4. Shaping Internals - 4.4 Data Structures are King - 《Mastering Modular JavaScript》

4.4 Data Structures are King
- 4.4.1 Isolating Data and Logic
- 4.4.2 Restricting and Clustering Logic

4.4 Data Structures are King

Data structures can make or break an application, as design decisions around data structures govern how those structures will be accessed. Consider the following piece of code, where we have a list of blog posts.

[{
  slug: 'understanding-javascript-async-await',
  title: 'Understanding JavaScript’s async await',
  contents: '…'
}, {
  slug: 'pattern-matching-in-ecmascript',
  title: 'Pattern Matching in ECMAScript',
  contents: '…'
}, …]

An array-based list is great whenever we need to sort the list or map its objects into a different representation, such as HTML. It’s not so great at other things, such as finding individual elements to use, update, or remove. Arrays also make it harder to preserve uniqueness, such as if we wanted to ensure the slug field was unique across all blog posts. In these cases, we could opt for an object map based approach, as the one shown next.

◆ Required tasks ◆
a - According to the section on data structures, what is an array-based list great for?
b - Write out the section on data structures from "Data structures can" to "of blog posts.", updating "application" to "program".

◆ Extracted records ◆
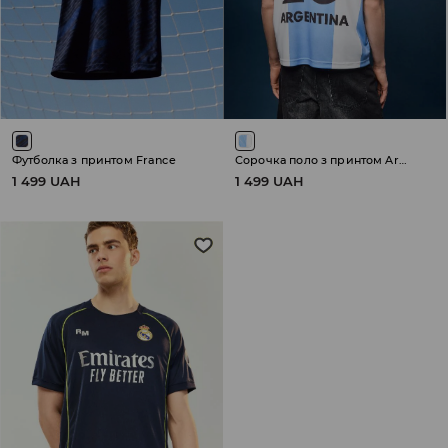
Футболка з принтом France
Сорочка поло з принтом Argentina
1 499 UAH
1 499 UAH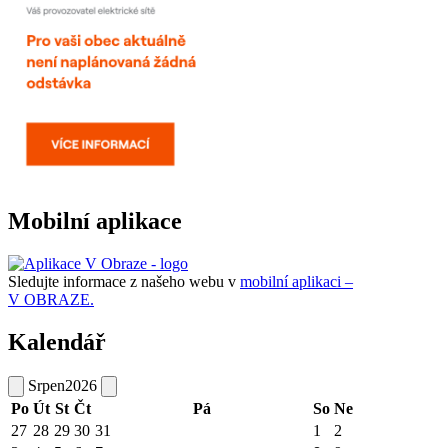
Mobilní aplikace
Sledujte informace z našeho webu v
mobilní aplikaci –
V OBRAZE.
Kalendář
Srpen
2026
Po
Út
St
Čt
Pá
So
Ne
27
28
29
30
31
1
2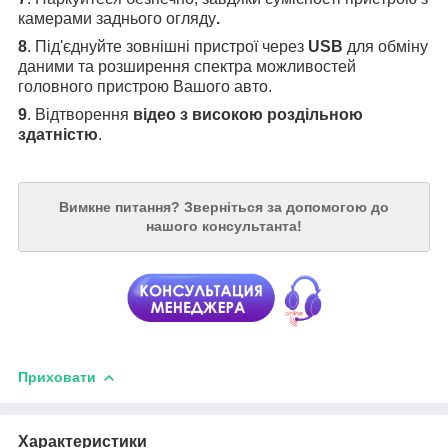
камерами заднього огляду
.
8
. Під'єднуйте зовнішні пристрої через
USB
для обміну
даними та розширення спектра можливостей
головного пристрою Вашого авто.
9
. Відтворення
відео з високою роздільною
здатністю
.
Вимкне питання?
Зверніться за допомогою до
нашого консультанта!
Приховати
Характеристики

--

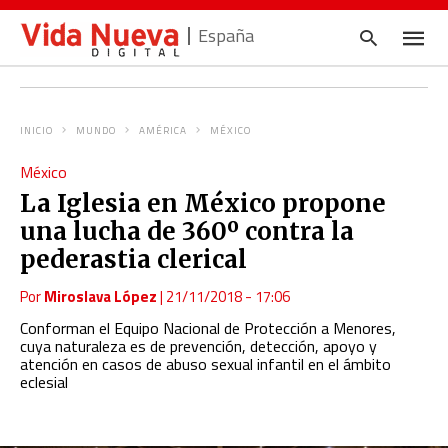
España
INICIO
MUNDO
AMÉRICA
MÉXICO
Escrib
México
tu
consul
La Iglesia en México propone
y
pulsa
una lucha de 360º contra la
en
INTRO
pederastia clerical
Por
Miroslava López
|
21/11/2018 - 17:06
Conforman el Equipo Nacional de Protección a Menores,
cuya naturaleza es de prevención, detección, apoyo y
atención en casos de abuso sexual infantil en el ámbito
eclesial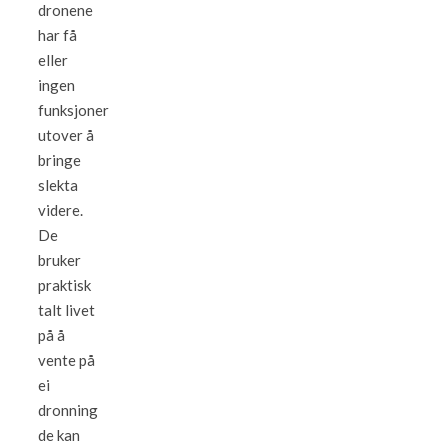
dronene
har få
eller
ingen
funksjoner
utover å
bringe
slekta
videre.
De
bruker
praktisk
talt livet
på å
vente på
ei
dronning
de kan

◆ Answers given ◆
a - Sorting the list or mapping its objects into a different representation, such as HTML.

b -
Data structures can make or break an program, as design decisions around data structures govern how those structures will be accessed. Consider the following piece of code, where we have a list of blog posts.